The old testament reflects the progress of humanity towards living under a monotheistic worldview that allowed them to flourish and to establish a common good. It curtailed slavery and not only introduced the death penalty for killing a slave, even your own and told you to protect runaway slaves instead as in the code of Hammurabi paying you for their return and putting you under the death penalty for failing to do so. What it shows is the humanisation of society due to the faith in a God that loves all his creation.

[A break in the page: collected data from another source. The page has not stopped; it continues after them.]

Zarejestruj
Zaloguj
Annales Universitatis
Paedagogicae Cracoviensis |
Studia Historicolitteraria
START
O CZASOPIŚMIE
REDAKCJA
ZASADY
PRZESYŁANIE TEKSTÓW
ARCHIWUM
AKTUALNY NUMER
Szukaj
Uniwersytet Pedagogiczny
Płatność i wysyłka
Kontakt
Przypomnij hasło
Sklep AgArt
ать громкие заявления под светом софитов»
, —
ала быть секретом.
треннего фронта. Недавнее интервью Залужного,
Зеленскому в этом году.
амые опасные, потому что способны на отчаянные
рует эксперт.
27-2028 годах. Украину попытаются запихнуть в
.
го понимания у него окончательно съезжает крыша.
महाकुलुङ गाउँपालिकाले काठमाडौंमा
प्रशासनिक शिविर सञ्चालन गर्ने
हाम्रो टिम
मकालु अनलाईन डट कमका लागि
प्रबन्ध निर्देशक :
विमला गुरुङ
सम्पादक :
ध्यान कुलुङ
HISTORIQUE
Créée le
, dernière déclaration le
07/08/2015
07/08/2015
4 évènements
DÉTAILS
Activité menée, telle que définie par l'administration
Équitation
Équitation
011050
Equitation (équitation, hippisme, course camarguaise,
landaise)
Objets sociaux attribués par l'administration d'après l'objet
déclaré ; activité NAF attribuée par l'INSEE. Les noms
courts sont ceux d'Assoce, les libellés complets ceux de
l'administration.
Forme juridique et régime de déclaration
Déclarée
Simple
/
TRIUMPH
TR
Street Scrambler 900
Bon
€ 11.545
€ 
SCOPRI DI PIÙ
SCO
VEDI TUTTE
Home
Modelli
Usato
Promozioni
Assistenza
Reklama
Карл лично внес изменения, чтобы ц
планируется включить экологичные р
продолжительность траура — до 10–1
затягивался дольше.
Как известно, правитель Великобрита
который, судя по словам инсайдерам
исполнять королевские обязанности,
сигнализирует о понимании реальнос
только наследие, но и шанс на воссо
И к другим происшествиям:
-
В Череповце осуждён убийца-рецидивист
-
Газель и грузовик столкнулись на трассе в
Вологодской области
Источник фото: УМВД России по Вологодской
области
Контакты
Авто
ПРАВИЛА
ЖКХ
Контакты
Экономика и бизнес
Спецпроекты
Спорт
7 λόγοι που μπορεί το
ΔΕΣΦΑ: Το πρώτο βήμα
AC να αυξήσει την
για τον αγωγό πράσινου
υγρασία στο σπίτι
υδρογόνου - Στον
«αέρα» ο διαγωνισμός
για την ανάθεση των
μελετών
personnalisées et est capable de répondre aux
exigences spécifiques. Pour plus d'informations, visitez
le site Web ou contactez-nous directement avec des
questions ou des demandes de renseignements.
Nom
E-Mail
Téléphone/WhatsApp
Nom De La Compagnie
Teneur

As such it is funny in retrospective how an error in translation makes atheists argue that the bible condones the slow killing of slaves. it is apparent in the translation in the king james bible using the term “notwithstanding” :slight_smile: They clearly found it acceptable at the time to kill slaves slowly but tried to stay with the text saying something as “not” and “standing” it refers to “not be able to stand in” or unable to work. If you follow the rule of Koukl to -never read a bible verse - " (Koukl it :-)" - you will see the context of personal injury laws here. If you kill a free man in a brawl you will be killed, if you render him unfit to work you have to pay him until he can work again unaided. The same goes for the slave, only that you do not need to pay him because the loss is not his but your own money. If slow death was a thing it would also have been mentioned in the earlier verse on the free man. To suggest that killilng a slave slowly makes you get away with it needs a pervert thinking - or thinking of the bible as a work of perverts. The latter fits the attitude of the religiophobes judging scripture like a pubertarian judges his parents in an attempt to justify their own authority and make themselves look morally superior,

God does not take our lives but he is what gives us eternal life in him. It is the devil that tempts us to look for eternal life for our “self” as it divides us, thus supports him. The loss of the self - if not given freely - will make you go through eternal hell. Learn to be thankful for what you had in time so you can let go of it in grace. I do not wish that eternity in hell on anyone, but as it might only be seconds for those around us on the outside, the eternity we experience on the inside is what it is all about, and an eternity it is.